Pope Francis and Patriarch of Moscow concerned about political changes in the world
By Vestnik Kavkaza
Not long ago, Pope Francis called on Catholics to participate in politics, calling it “one of the highest forms of love, as its aim is taking care of the global welfare.” According to katolik.ru, the Pope also stressed that participation in politics was a kind of martyrdom, as it demanded faithfulness to the ideal of the global welfare and bearing a heavy cross of disappointments and sins. “Can a Catholic be involved in politics? Of course, he should do it. Should a Catholic interfere in politics? He should do it!” the Pope believes.
The Russian Orthodox Church is also concerned about politics. “The system of international relations formed after World War II is going through difficult times. And armed clashes, coups, political crises, and various revolutions are becoming a reality in many countries of the world and a change in the world order which was formed according to the results of World War II,” Patriarch of Moscow and All Russia Kirill says.
Today the Russian Orthodox Church is especially concerned about what is happening in North Africa, the Middle East and in some other countries of Asia and Africa where Christian minorities are exposed to direct persecutions. “The Arab Spring had the sources of the external impulses of its origin in relation to the Arab world. Under pretense of democratization it led to the collapse of the existing political regimes. But, as often happens, the aims of the revolution failed to be achieved.
Every revolution is a process of replacing elites, as well as redivision of spheres of influence. It means that one elite is replaced by another. This is all right when some positive goals for the nation are achieved. But what if they are not achieved?
In fact, the events that took place in North Africa and the Middle East are examples of a classic rebellion: destabilization of the situation in the Middle East and North Africa gave rise to violence. As I have already said, the expulsion of Christians from their native land. We are the most vulnerable before the terrible face of extremism and terrorism, that uses the name of Islam as a mask. The terrorists commit awful, cruel actions, declaring their main aim to be the complete expulsion of Christians from their traditional places of residence. Those actions that are taking place in this region can be called a genocide of the Christian population,” the Patriarch believes.

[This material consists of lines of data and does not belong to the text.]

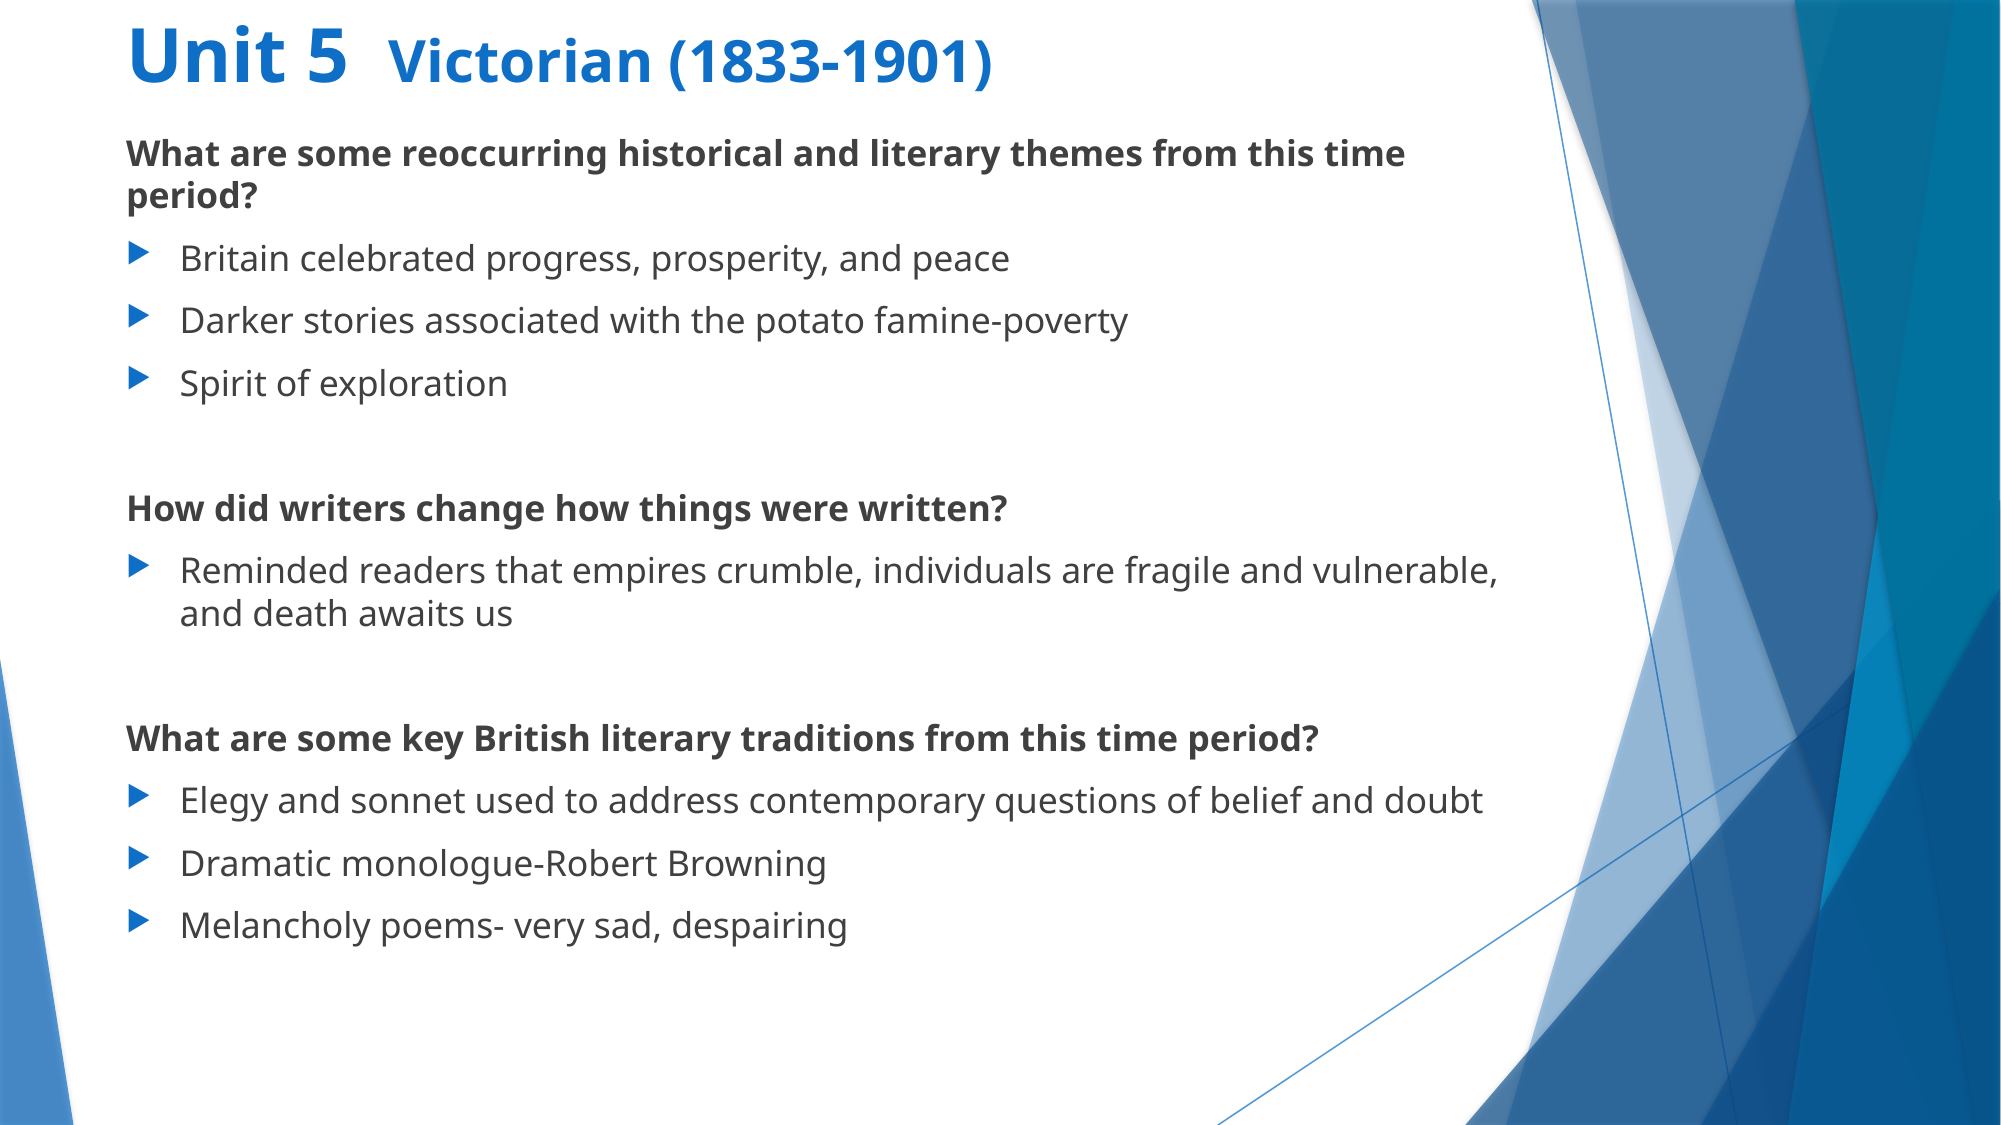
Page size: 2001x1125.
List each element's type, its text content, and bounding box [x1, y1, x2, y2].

title Unit 5 Victorian (1833-1901) [111, 0, 1522, 122]
list What are some reoccurring historical and literary themes from this time period? Britain celebrated progress, prosperity, and peace Darker stories associated with the potato famine-poverty Spirit of exploration How did writers change how things were written? Reminded readers that empires crumble, individuals are fragile and vulnerable, and death awaits us What are some key British literary traditions from this time period? Elegy and sonnet used to address contemporary questions of belief and doubt Dramatic monologue-Robert Browning Melancholy poems- very sad, despairing [111, 122, 1522, 992]
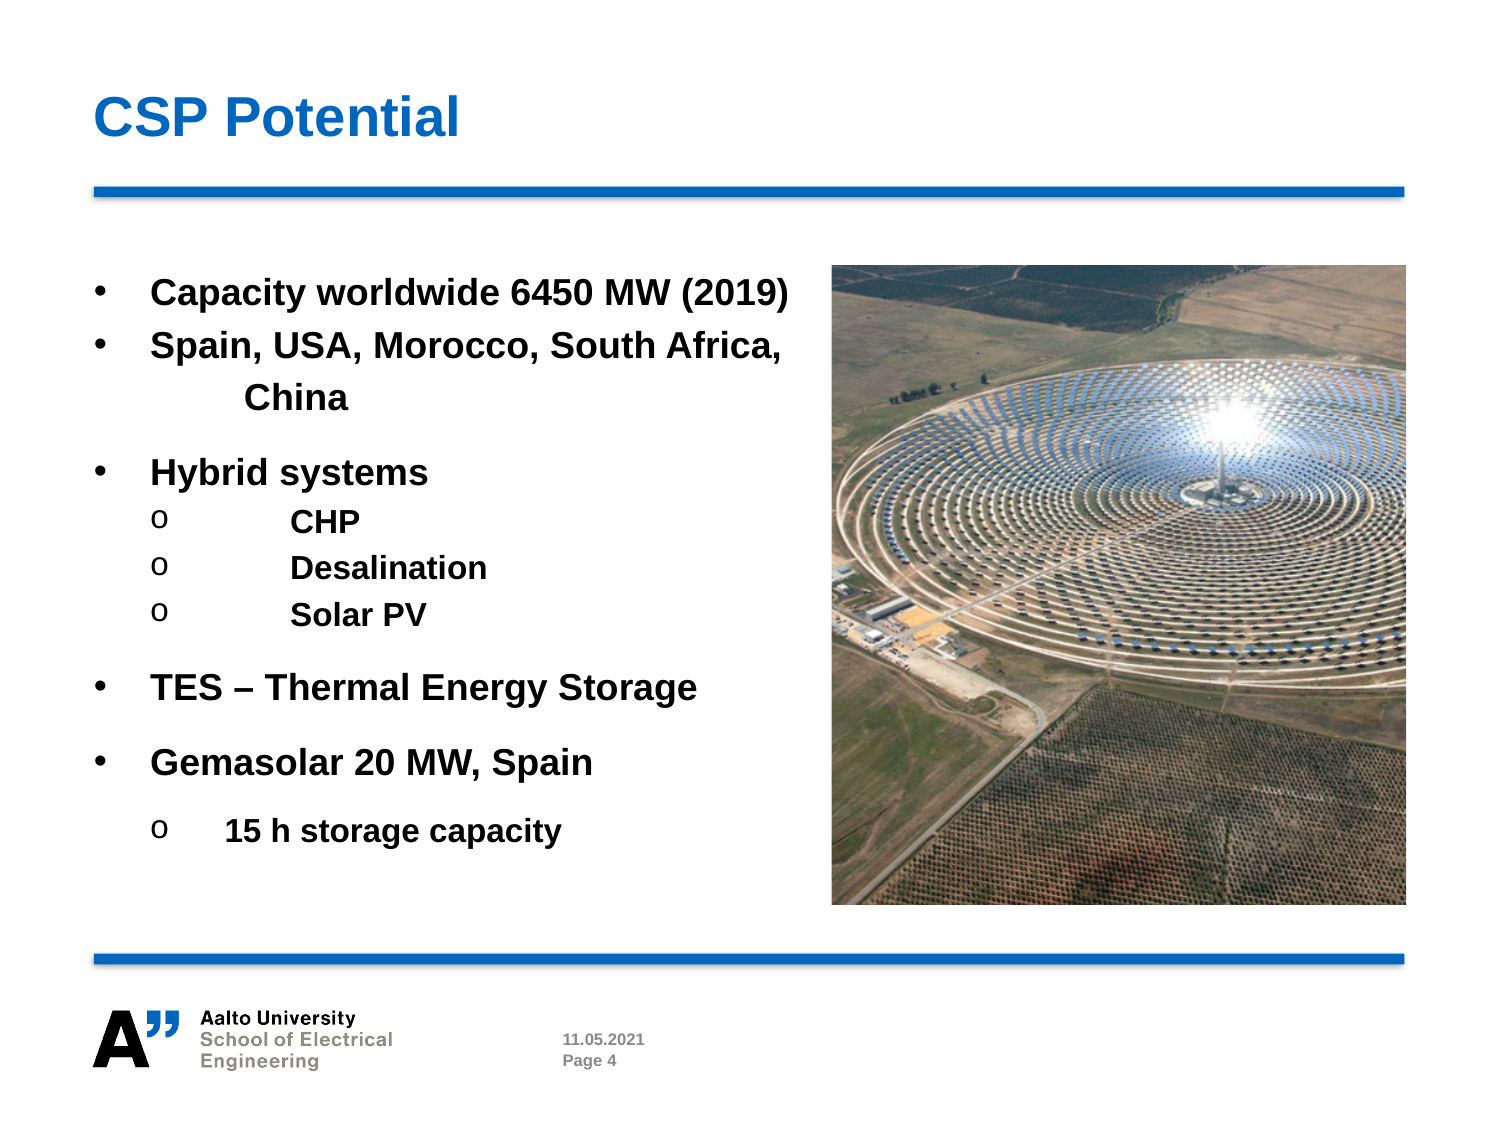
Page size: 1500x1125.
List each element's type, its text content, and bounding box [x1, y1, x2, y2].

picture [831, 265, 1407, 905]
list Capacity worldwide 6450 MW (2019) Spain, USA, Morocco, South Africa, China Hybrid systems CHP Desalination Solar PV TES – Thermal Energy Storage Gemasolar 20 MW, Spain 15 h storage capacity [93, 245, 1369, 925]
title CSP Potential [93, 80, 1369, 228]
slide_number Page 4 [562, 1050, 816, 1071]
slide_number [562, 1029, 816, 1050]
picture [35, 953, 449, 1125]
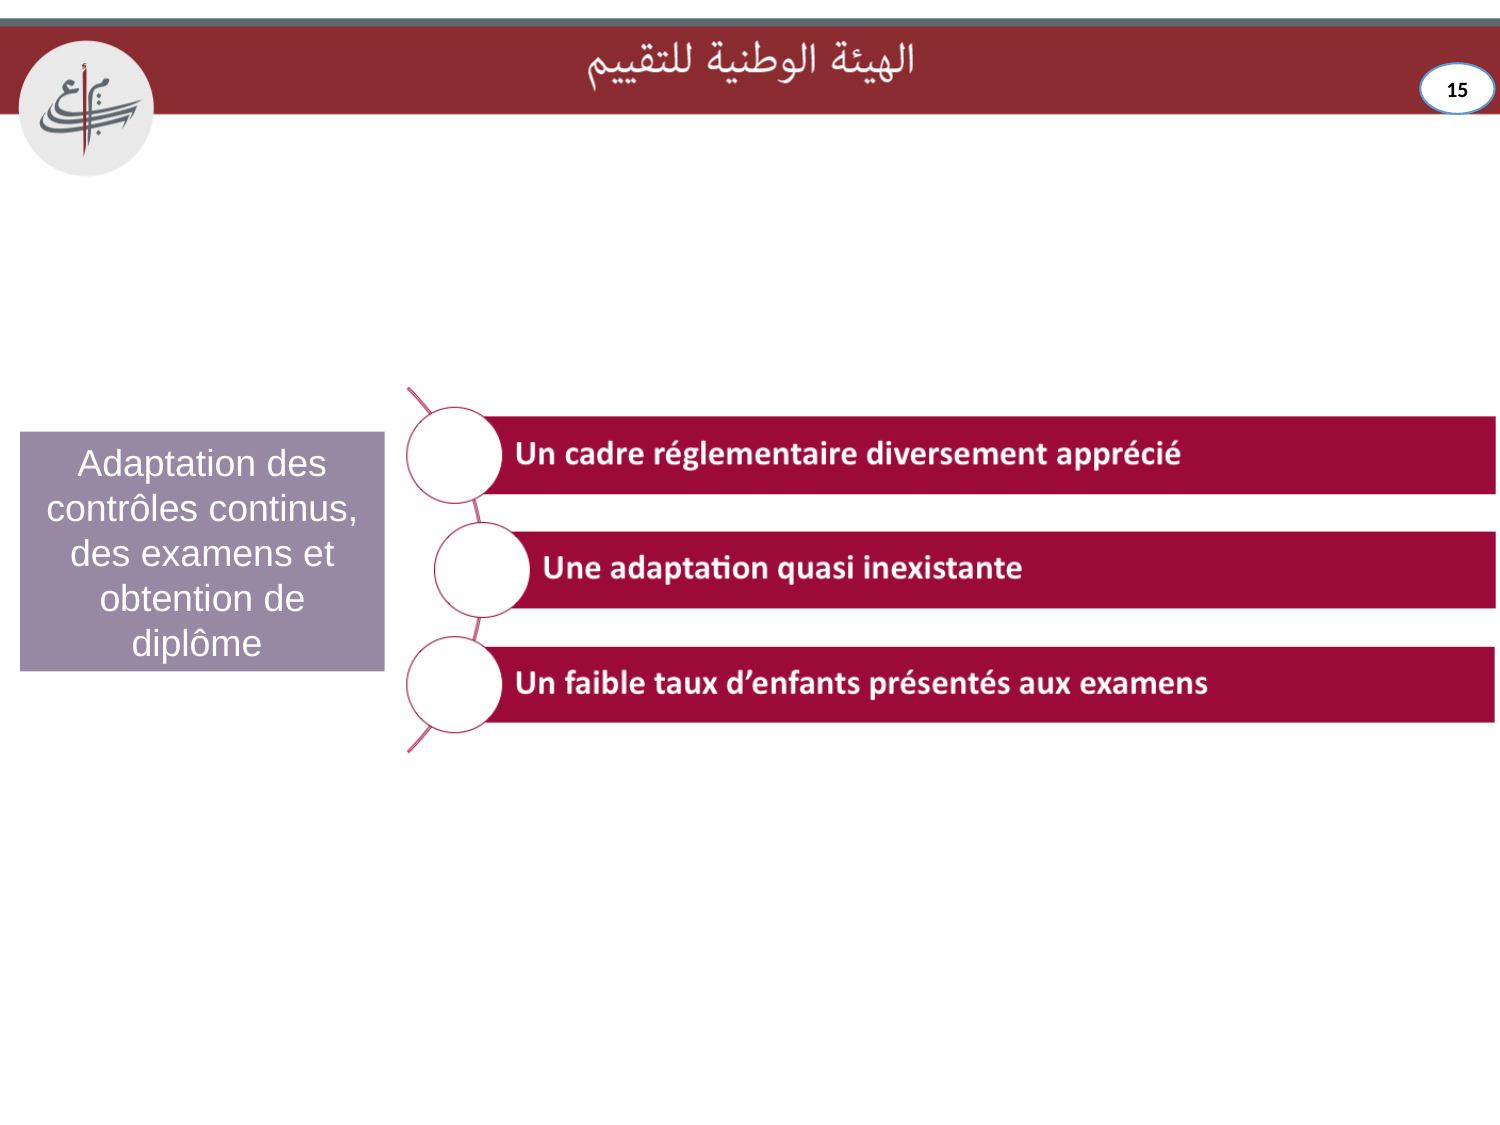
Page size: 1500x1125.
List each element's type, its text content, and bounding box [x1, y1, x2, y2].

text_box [19, 378, 1500, 761]
picture [0, 0, 1500, 1125]
text_box 15 [1419, 62, 1496, 115]
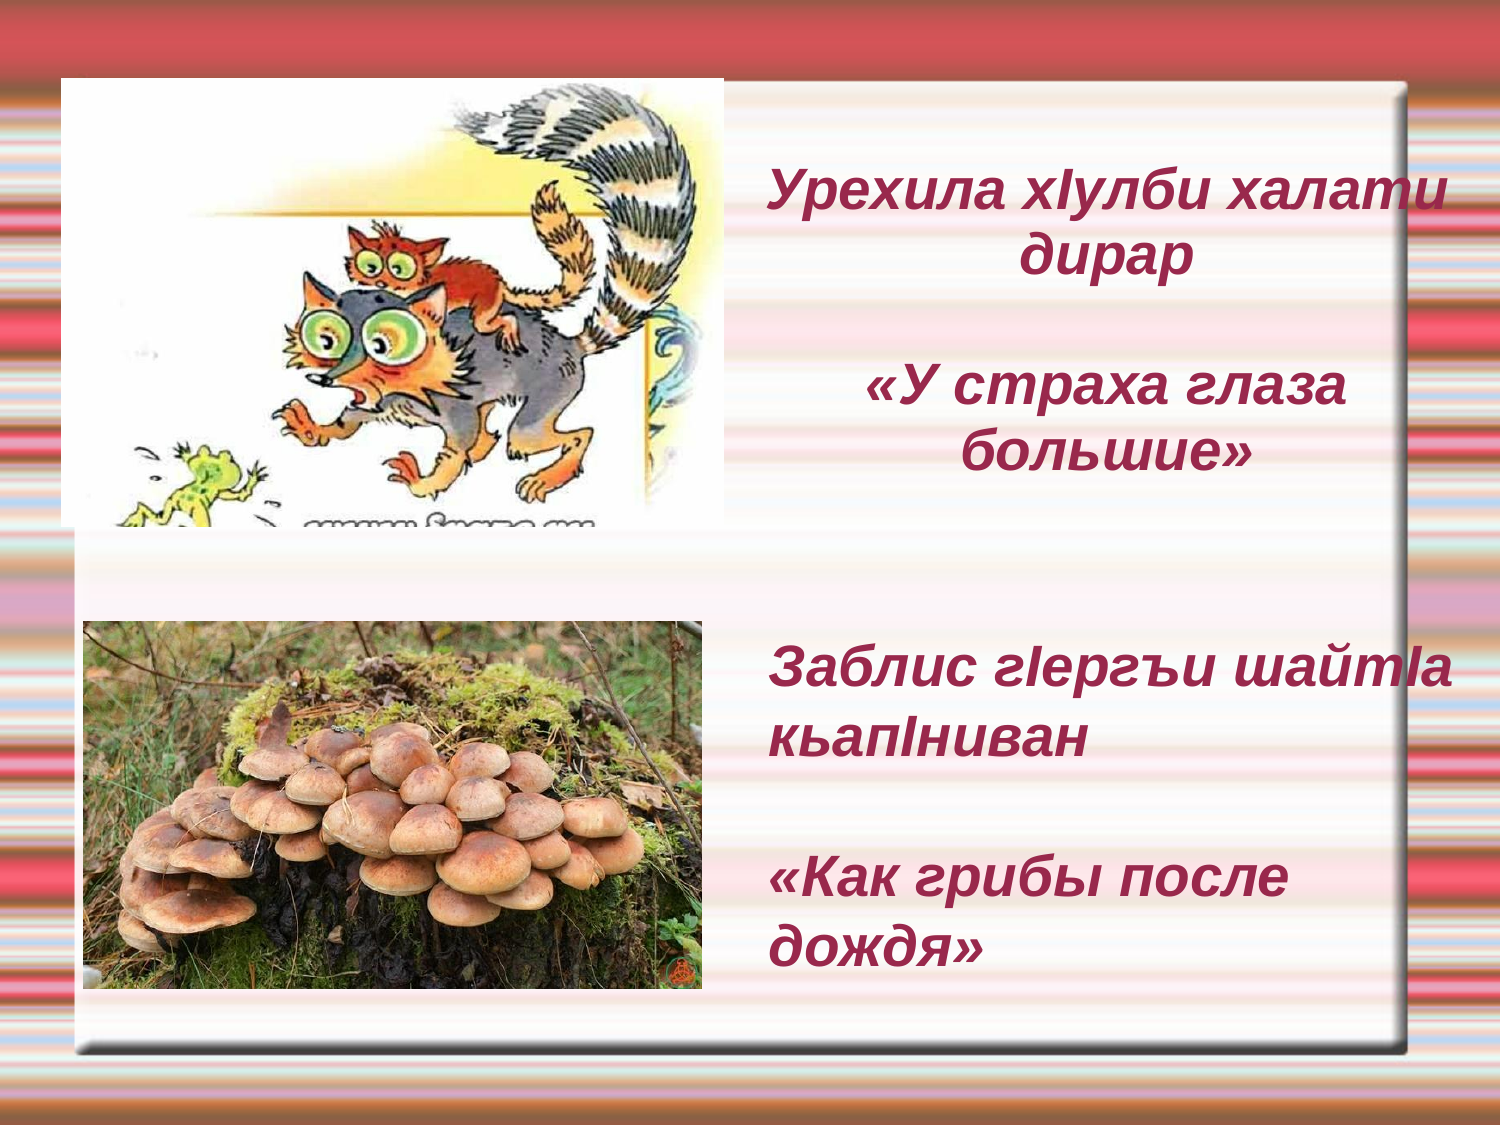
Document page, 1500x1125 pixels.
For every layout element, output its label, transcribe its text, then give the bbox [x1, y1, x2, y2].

picture [0, 0, 1500, 1125]
title Урехила хIулби халати дирар «У страха глаза большие» [727, 130, 1498, 511]
text_box Заблис гIергъи шайтIа кьапIниван «Как грибы после дождя» [753, 620, 1500, 986]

He said that he used to visit Iraq at the end of the rule of the previous regime: “There were 45 Christian churches at that time. There are no churches now. It would be a different matter if we would shut down and make machine-tractor stations, as happened in other places. But they destroyed everything to the foundations, together with manuscripts, frescoes and works of art. 400 Christian churches in Syria have been damaged and destroyed. I ask: who will restore them? Who will give money? And will they? Will they pay any attention to the fact that 400 churches were destroyed? Without any reason, without anything, because someone does not like the fact that the territory of Syria is the historical homeland of the Christian community. The Middle East is the birthplace of Christianity. And all these terrible scenes of destruction of Copts, and then Ethiopians in Libya is a demonstration of force and intimidation, but actually it is a small part of the events that are happening. Because every day people are being killed for their beliefs.”
It seems to the Patriarch that “the large-scale persecutions of Christians from the Middle East region, together with the rapid spread of extremism and terrorism, are a long-term factor of destabilization in the Middle East. Indeed, the reduction of the Christian population breaks the balance and provokes Islamic extremism, because a multi-religious society, which got used to existing in such boundaries and in such dimensions for centuries, is becoming mono-religious, created on a wave of intolerance towards other religions.”
“What is awaiting these societies? What bundle of negative energy will we have in these regions? How will relations with the countries and communities that have been created on the wave of this terrible intolerance develop? These are matters of global order, a global dimension, not only matters for the subject of a settlement of the political situation in the Middle East.”